«Ну, ничего, — подумал он, — все равно скоро вернусь».
На другой день в кабинет Айсинга зашла уборщица. Она помыла полы, прибрала и тут увидела ржавый якорь, прикрытый газетой.
— А это еще что такое? — удивилась уборщица и пошла узнать, откуда взялся якорь.
Но никто толком ничего не знал.
— К нему все какие-то мальчишки всякий хлам таскают, — сказала сотрудница про Айсинга. — Разумеется, это не представляет никакой ценности.
— Кто его знает, — сказала уборщица. — Раз вы так говорите…
Она пошла и позвала сторожа Фаддея.
Фаддей крякнул, поднял якорь и выволок во двор. Он бросил его на землю, рядом со старыми газетами, какими-то черепками и железками.
— Так-то, — сказал Фаддей. — Маталлолом… Придут пионеры — и унесут.
После этого никто больше не вспоминал о якоре. И он лежал себе во дворе. Лето кончалось, часто шли дожди, и якорь заржавел еще больше. И теперь уже было очень трудно прочитать древнерусские буквы: «К сему руку приложил Петр».
А юные археологи, ничего не зная о случившемся, упорно вели раскопки во дворе Сеньки Усатого. Теперь уж никто не сомневался, что на этом месте стояла знаменитая кузня, где Петр Первый собственноручно выковал якорь. Об этом свидетельствовали найденные на третий день раскопок наковальня, молот и два ручника.
Вице-президент археологического кружка Петька ходил важный, как именинник, и всем говорил:
— То ли еще будет!
И даже сам хозяин Сенька Усатый стал проявлять заметный интерес к археологии. Иногда он приходил, садился на наковальню и внимательно смотрел на роющихся в земле мальчишек. Он мог так сидеть часами, не произнося при этом ни слова. И только тогда, когда чья-нибудь лопата натыкалась на какой-нибудь предмет, Сенька нетерпеливо приподнимался с места и, вытянув шею, взволнованно смотрел, что еще нашли.

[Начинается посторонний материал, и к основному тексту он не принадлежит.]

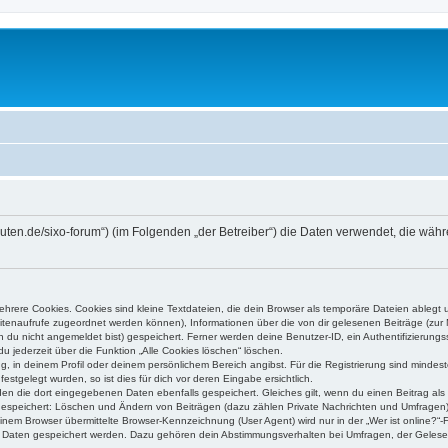
higuten.de/sixo-forum“) (im Folgenden „der Betreiber“) die Daten verwendet, die 
rere Cookies. Cookies sind kleine Textdateien, die dein Browser als temporäre Dateien ablegt 
 Seitenaufrufe zugeordnet werden können), Informationen über die von dir gelesenen Beiträge (zu
n du nicht angemeldet bist) gespeichert. Ferner werden deine Benutzer-ID, ein Authentifizierung
u jederzeit über die Funktion „Alle Cookies löschen“ löschen.
ng, in deinem Profil oder deinem persönlichem Bereich angibst. Für die Registrierung sind mind
stgelegt wurden, so ist dies für dich vor deren Eingabe ersichtlich.
rden die dort eingegebenen Daten ebenfalls gespeichert. Gleiches gilt, wenn du einen Beitrag als
 gespeichert: Löschen und Ändern von Beiträgen (dazu zählen Private Nachrichten und Umfragen)
em Browser übermittelte Browser-Kennzeichnung (User Agent) wird nur in der „Wer ist online?“-F
re Daten gespeichert werden. Dazu gehören dein Abstimmungsverhalten bei Umfragen, der Gelesen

И если «предмет» оказывался обыкновенным камнем, Сенька разочарованно вздыхал и опять садился на наковальню.
Ребята знали, что Айсинг в командировке. На всякий случай они решили сходить в музей, чтобы узнать, когда же все-таки он приедет. Им не терпелось похвастаться своими находками.
По своему обыкновению ребята зашли во двор музея и постучали в окно кабинета Айсинга.
Никто им не ответил.
— Не приехал еще, — огорченно сказал Мишка.
И ребята пошли к воротам. Они, может быть, и не увидели бы якорь, если бы Лешка случайно об него не споткнулся. Якорь был уже почти засыпан мусором, только лапа торчала.
— Якорь! — изумился Лешка. — Наш якорь!
Все столпились вокруг и возмущенно зашумели.
— Кто же это сделал? — у всех спрашивал вице-президент Петька. И сам себе отвечал: — Только не Айсинг.
— Конечно, не Айсинг! — закричали остальные. — Айсинг все знает… Он якорем так дорожил!
И ребята отнесли якорь к Лешке домой. Родители ничего не сказали, когда узнали историю якоря. Отец даже помог очистить его от ржавчины, смазал машинным маслом и завернул в мешковину.
На другой день Айсинг вернулся из командировки и сразу же поспешил в музей. Когда ему рассказали о случившемся, он страшно разволновался.
В тот же вечер Айсинг пришел к Лешке. И они втроем: Лешка, его отец и сам Айсинг — понесли якорь обратно в музей. И все прохожие оборачивались и с удивлением смотрели на них. А кто-то даже растерянно сказал:
— Гляньте, якорь несут!
Якорь занял почетное место в петровском зале, рядом с мортирами, знаменами и моделями русских кораблей, в том самом зале, где дольше всего задерживаются посетители. А мальчишки про себя клянутся стать моряками.
Рядом с якорем красовалась табличка, которая сообщала, где, когда и кто его нашел. Ниже Мишка собственноручно приписал: «Охраняется законом». Это предназначалось для той самой научной сотрудницы, которая ничего не понимала в якорях.
Для Усатого история с якорем не прошла даром. Он поступил на работу — стал членом рыболовецкой артели «Сазан». После рабочего дня Сенька занимался «умственным трудом» — вел раскопки.
— Может, чего и найду! — бормотал Сенька, подкапываясь под фундамент собственного дома.